There are several issues. One is that I need a DynamicStreamBuffer that can output to a temp file, if a file is too large it will crash the program because the Heap won't have enough space for a large file. so I wanted to use the Chunking mechanism, but there is a problem with that... The chunking is tied to the logic for HTTP chunking, but I have to detect multitype before the Transfer-Encoding parser apply() method is called. The reason is that we don't want to inititialize say, a 8GB buffer, only to find out later that it's not even encoded correctly. So I want to do "partial pre-parsing" where I encode the form data in some sort of FormData() class. The current parser is setup to just output a single buffer, with a single cursor per Request body parse, so I'm thinking that this will be a problem, because the cursor advance function continues to the end of the request body, rather than doing boundary checking, which is needed for multipart requests. So I have to delay the creation of the message->body_ buffer because there are limits to what can be stored in the parsed body response. What I'd like is that the returned body has access to tmpfiles somehow... Browsers support Transport-Encoding alongside multipart and the way I have it layed out that is not possible. I'd like to make chunking work with multipart data but I don't know the best way to do it.

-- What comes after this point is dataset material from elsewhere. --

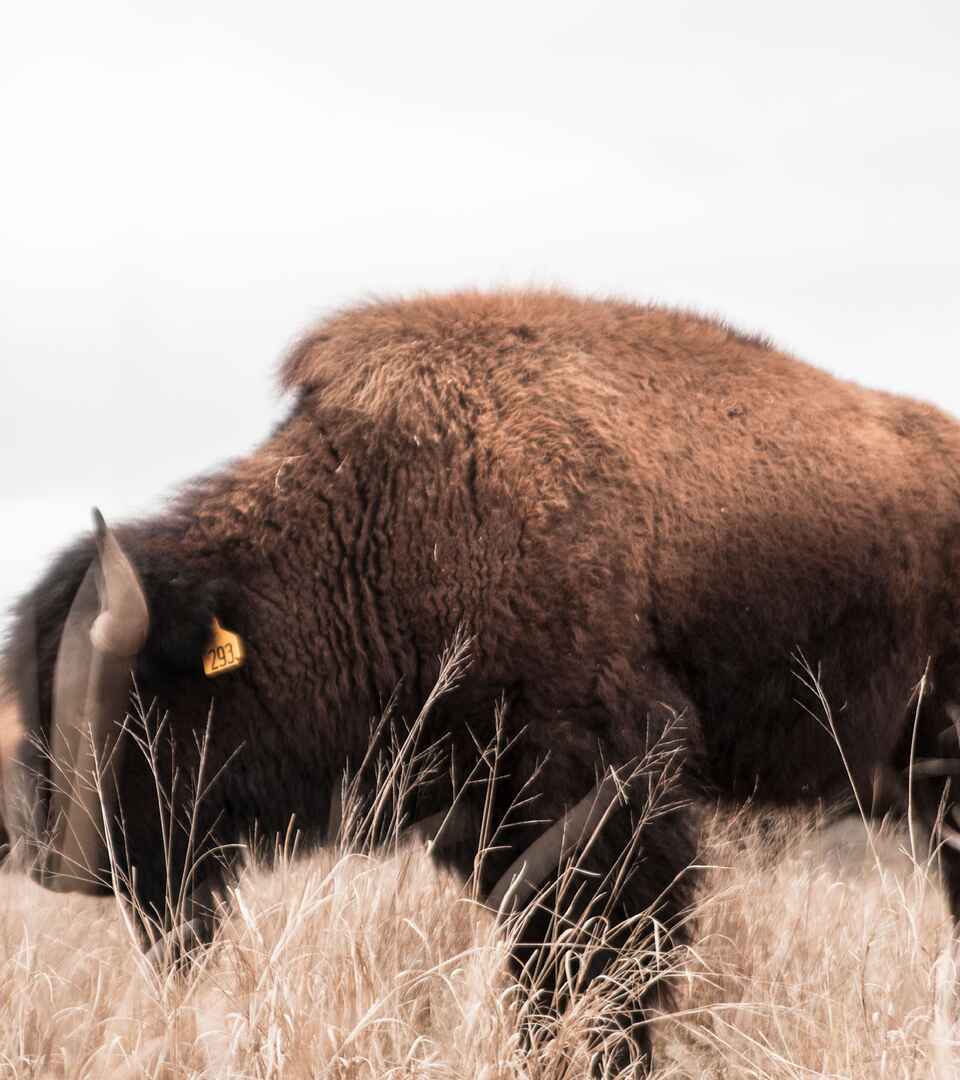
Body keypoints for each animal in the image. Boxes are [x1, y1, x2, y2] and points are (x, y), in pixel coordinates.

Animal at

As for the Content-Disposition header, I haven't done that. I ran into a problem with MultipartContentType because I need the mixin behavior from ContentType so the code doesn't use the MultipartContentType header. I realized after writing that that the http_header.cc file only has HTTP Header headers, not Headers that can be parsed in the HTTP body.

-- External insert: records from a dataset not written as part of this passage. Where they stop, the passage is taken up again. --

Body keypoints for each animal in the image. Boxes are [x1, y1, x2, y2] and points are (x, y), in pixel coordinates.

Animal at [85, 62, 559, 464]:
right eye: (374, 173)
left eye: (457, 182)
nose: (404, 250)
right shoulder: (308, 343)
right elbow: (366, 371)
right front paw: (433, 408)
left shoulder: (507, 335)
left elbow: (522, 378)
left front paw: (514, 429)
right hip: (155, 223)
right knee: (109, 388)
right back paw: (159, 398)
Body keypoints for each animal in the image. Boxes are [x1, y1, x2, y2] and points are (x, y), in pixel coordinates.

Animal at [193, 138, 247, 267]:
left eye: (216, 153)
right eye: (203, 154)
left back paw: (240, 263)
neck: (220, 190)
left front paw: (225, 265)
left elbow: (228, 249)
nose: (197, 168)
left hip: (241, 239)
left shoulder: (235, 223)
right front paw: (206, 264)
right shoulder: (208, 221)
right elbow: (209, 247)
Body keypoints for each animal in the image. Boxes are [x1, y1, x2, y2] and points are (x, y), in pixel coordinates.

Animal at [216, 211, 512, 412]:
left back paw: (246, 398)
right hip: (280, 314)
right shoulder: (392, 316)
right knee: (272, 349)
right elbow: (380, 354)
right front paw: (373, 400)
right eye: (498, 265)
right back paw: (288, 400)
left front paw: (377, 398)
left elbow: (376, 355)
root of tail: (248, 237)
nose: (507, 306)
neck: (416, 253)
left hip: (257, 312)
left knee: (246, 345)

If I could get some suggestions or feedback that would be great. I would continue on this but I'm a bit lost on how to move forward. Also yes I know my indention is bad (2spaces).. :-P (I'll git reset any formatting errors and refmt later)

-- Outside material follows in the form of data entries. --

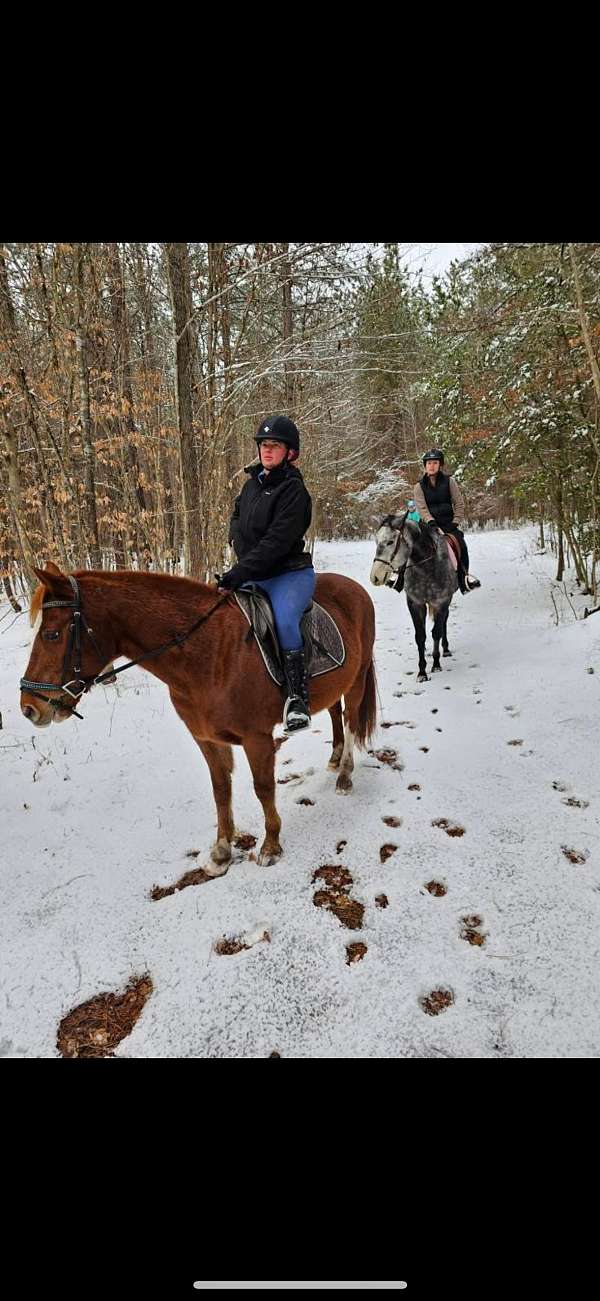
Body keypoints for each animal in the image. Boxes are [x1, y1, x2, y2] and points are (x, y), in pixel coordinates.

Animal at [20, 564, 377, 869]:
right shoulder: (205, 737)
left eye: (51, 634)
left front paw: (271, 846)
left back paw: (345, 775)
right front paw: (221, 851)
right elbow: (220, 789)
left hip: (357, 678)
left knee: (350, 719)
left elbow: (263, 788)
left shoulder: (257, 739)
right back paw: (334, 759)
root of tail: (355, 587)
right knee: (335, 713)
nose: (29, 707)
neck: (211, 654)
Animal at [367, 512, 455, 686]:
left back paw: (446, 648)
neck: (427, 567)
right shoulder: (415, 604)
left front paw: (436, 664)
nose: (375, 577)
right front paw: (422, 672)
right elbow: (420, 636)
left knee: (444, 622)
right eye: (376, 541)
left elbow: (436, 632)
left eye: (390, 541)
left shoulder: (441, 602)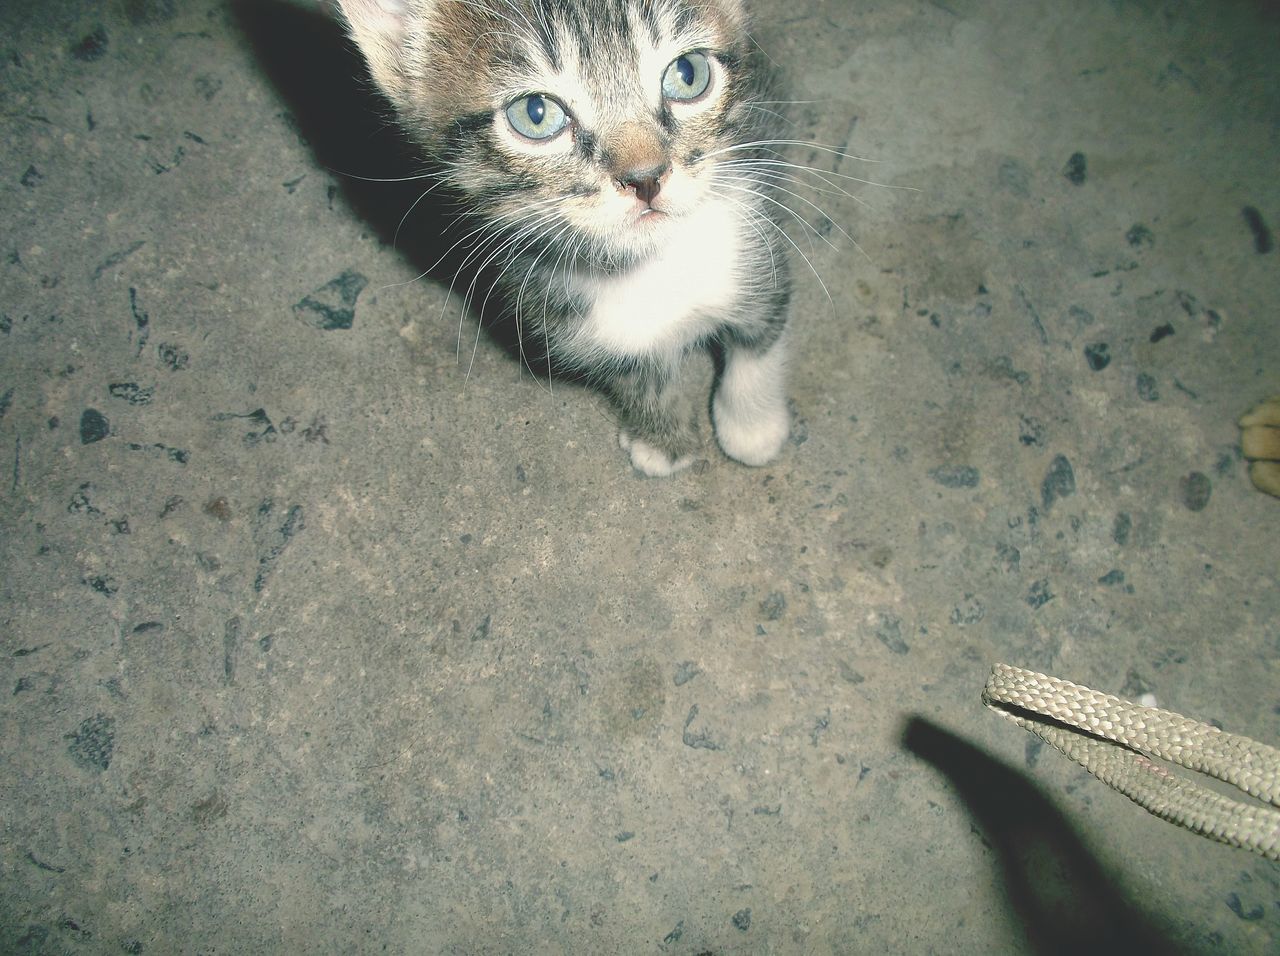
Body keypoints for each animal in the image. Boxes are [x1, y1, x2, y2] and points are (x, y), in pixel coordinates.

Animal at [337, 0, 798, 476]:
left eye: (688, 74)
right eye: (536, 113)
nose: (645, 178)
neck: (650, 267)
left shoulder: (758, 246)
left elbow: (760, 341)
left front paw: (753, 428)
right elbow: (636, 375)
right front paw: (662, 437)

bocse commented 5 years ago

Is there a workaround available for uploading moderate-sized files (5-10MB) with reasonable speed (without it taking one second), without any writing to disk or chunking? (i.e. assuming there is enough RAM available)

While Pistache is very useful and versatile (especially in combination with OpenAPI v3), this issue renders it almost unusable in a production setting.

Looking forward to any suggestion.

Thank you.

dennisjenkins75 commented 5 years ago

Since this bug was filed the internal receive buffer mechanism was updated.

Have you ran a benchmark? Suggestion: Create a minimal pistcahe server that allocates a 20M receive buffer, handles "POST" to "/" and then does no processing. Then test it using a client (wget, curl, python w/ requests, etc...)

Are your results repeatable?

What are your system specs?

Can you publish your benchmarking tools for peer-review?